You wouldn’t think that would be possible, but you would be wrong.
Texas is at risk of losing a state park forever.
Fairfield Lake State Park, an 1,800-acre gem overlooking a beautiful 2,400-acre lake, nestled within the convergence of three Texas ecoregions – the Post Oak Savannah, Piney Woods and Blackland Prairies – and along the bustling I-45 corridor between Houston and DFW, could be lost to private development if a deal is not reached soon to continue the park’s existence.
“We are absolutely, clearly in dire straits of losing our park,” Texas Parks and Wildlife Commission chairman Arch “Beaver” Aplin III said during a recent briefing at a commission work session.
Texas owns most of its state parks, but not Fairfield Lake.
The lake was created in 1969 by Dallas Power and Light Company, Texas Electric Service Company and Texas Power and Light Company to cool the coal plant, Big Brown. Those three companies merged and eventually became TXU Energy, which eventually conveyed the property to Luminant, a sister company under Vistra Corp. The park property has been leased to the state since 1971, free of cost.
In 2018, Big Brown shut down and Vistra Corp/Luminant gave TPWD a two-year notice that it was going to end the lease. Since then, the lease has been extended, allowing the park to continue operations after 2020.
The park was put up publicly for sale in 2021, and the entire property, (the TPWD park, lake and additional land totaling more than 5,000 acres) is currently under contract with a private developer out of Dallas, Todd Interests. The lease with TPWD can be terminated with 120 days of notice and the park could close as early as this month. Public access to the lake would end, too.
Despite the hope to buy and eventually expand the park, TPWD remains in a challenging position. The property is under contract and chairman Aplin said during the commission work session that the buyer is intent on canceling the lease. Todd Interests did not respond to a request for comment.
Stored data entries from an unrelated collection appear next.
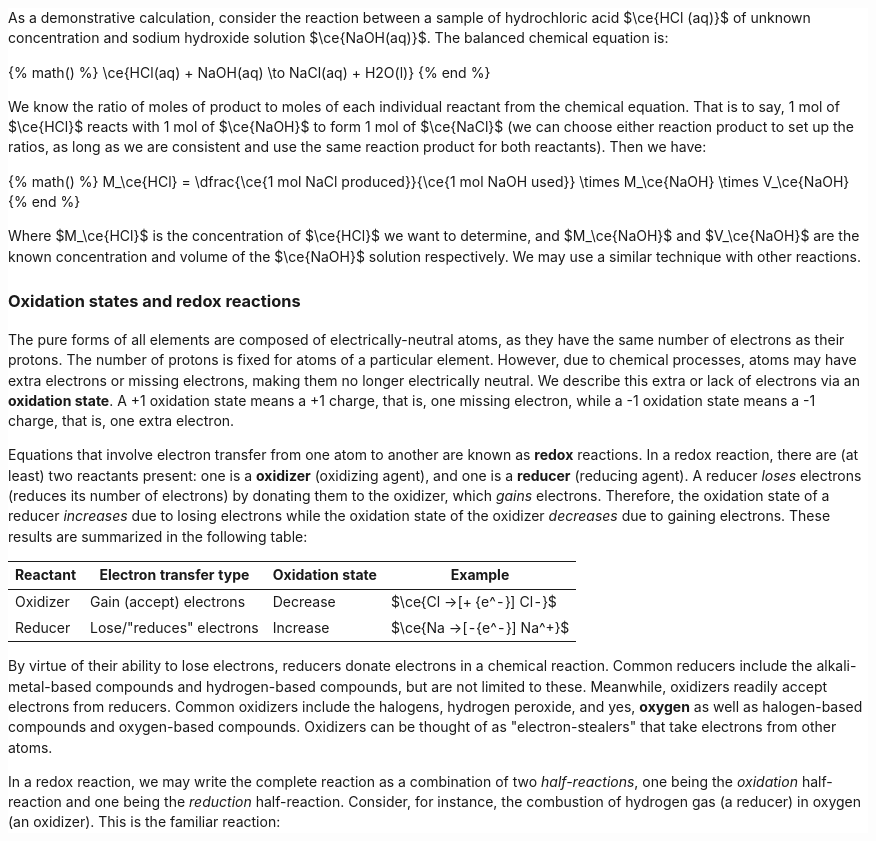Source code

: As a demonstrative calculation, consider the reaction between a sample of hydrochloric acid $\ce{HCl (aq)}$ of unknown concentration and sodium hydroxide solution $\ce{NaOH(aq)}$. The balanced chemical equation is:

{% math() %}
\ce{HCl(aq) + NaOH(aq) \to NaCl(aq) + H2O(l)}
{% end %}

We know the ratio of moles of product to moles of each individual reactant from the chemical equation. That is to say, 1 mol of $\ce{HCl}$ reacts with 1 mol of $\ce{NaOH}$ to form 1 mol of $\ce{NaCl}$ (we can choose either reaction product to set up the ratios, as long as we are consistent and use the same reaction product for both reactants). Then we have:

{% math() %}
M_\ce{HCl} = \dfrac{\ce{1 mol NaCl produced}}{\ce{1 mol NaOH used}} \times M_\ce{NaOH} \times V_\ce{NaOH}
{% end %}

Where $M_\ce{HCl}$ is the concentration of $\ce{HCl}$ we want to determine, and $M_\ce{NaOH}$ and $V_\ce{NaOH}$ are the known concentration and volume of the $\ce{NaOH}$ solution respectively. We may use a similar technique with other reactions.

### Oxidation states and redox reactions

The pure forms of all elements are composed of electrically-neutral atoms, as they have the same number of electrons as their protons. The number of protons is fixed for atoms of a particular element. However, due to chemical processes, atoms may have extra electrons or missing electrons, making them no longer electrically neutral. We describe this extra or lack of electrons via an **oxidation state**. A +1 oxidation state means a +1 charge, that is, one missing electron, while a -1 oxidation state means a -1 charge, that is, one extra electron.

Equations that involve electron transfer from one atom to another are known as **redox** reactions. In a redox reaction, there are (at least) two reactants present: one is a **oxidizer** (oxidizing agent), and one is a **reducer** (reducing agent). A reducer _loses_ electrons (reduces its number of electrons) by donating them to the oxidizer, which _gains_ electrons. Therefore, the oxidation state of a reducer _increases_ due to losing electrons while the oxidation state of the oxidizer _decreases_ due to gaining electrons. These results are summarized in the following table:

| Reactant | Electron transfer type   | Oxidation state | Example                   |
| -------- | ------------------------ | --------------- | ------------------------- |
| Oxidizer | Gain (accept) electrons  | Decrease        | $\ce{Cl ->[+ {e^-}] Cl-}$ |
| Reducer  | Lose/"reduces" electrons | Increase        | $\ce{Na ->[-{e^-}] Na^+}$ |

By virtue of their ability to lose electrons, reducers donate electrons in a chemical reaction. Common reducers include the alkali-metal-based compounds and hydrogen-based compounds, but are not limited to these. Meanwhile, oxidizers readily accept electrons from reducers. Common oxidizers include the halogens, hydrogen peroxide, and yes, **oxygen** as well as halogen-based compounds and oxygen-based compounds. Oxidizers can be thought of as "electron-stealers" that take electrons from other atoms.

In a redox reaction, we may write the complete reaction as a combination of two _half-reactions_, one being the *oxidation* half-reaction and one being the *reduction* half-reaction. Consider, for instance, the combustion of hydrogen gas (a reducer) in oxygen (an oxidizer). This is the familiar reaction:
“It’s all hands on deck, it’s very important to us,” Aplin said.
“The irony here of this being our centennial-year celebration and losing one of our gem state parks, is just absolutely unacceptable to me. Everyone has my word that we will work as hard as we can, but we can only deal with the cards that we’ve been dealt.”
Rep. Ken King (R), chair of the Texas House of Representatives’ culture, recreation and tourism committee during the 2021-22 session, vowed to not let this park go away quietly.
“Texas Power and Light was a regulated utility. Vistra is now going to sell the property they’ve acquired since. They’re not a regulated utility… There’s almost $70 million of taxpayer-funded improvements on this property. If they were still a tax-regulated utility, that money would have to go back to the ratepayers. That’s not how this works, now. They’re going to make a huge profit at the expense of the state of Texas. I think it is categorically wrong, and I’m going to fight it the whole way,” he told the commission.
Losing a park like this to private development would be unprecedented. “To our knowledge, we have not closed any sites,” a TPWD spokesperson said.
Fairfield Lake State Park is in Freestone County, between Buffalo and Corsicana off I-45, so closer to Dallas than Houston. As the story notes, the TPWD didn’t have the money to afford the property when it came on the market, but after the passage of prop 5 in 2019, which allocated more funds to TPWD via sales taxes on various sporting goods, it could try again now, but it may be too late. I’d suggest the Lege get involved, but it may be too late for that as well. If that’s the case, the Lege could still pass a law to require some level of public access to this land and the lake, and could put restrictions on any sales like it in the future. There are ways to at least mitigate this and learn from the experience, so I hope they will do that. We’ll see.
(If you’re trying to remember where you’ve heard the name Arch “Beaver” Aplin before, he’s the co-founder of Buc-ee’s.)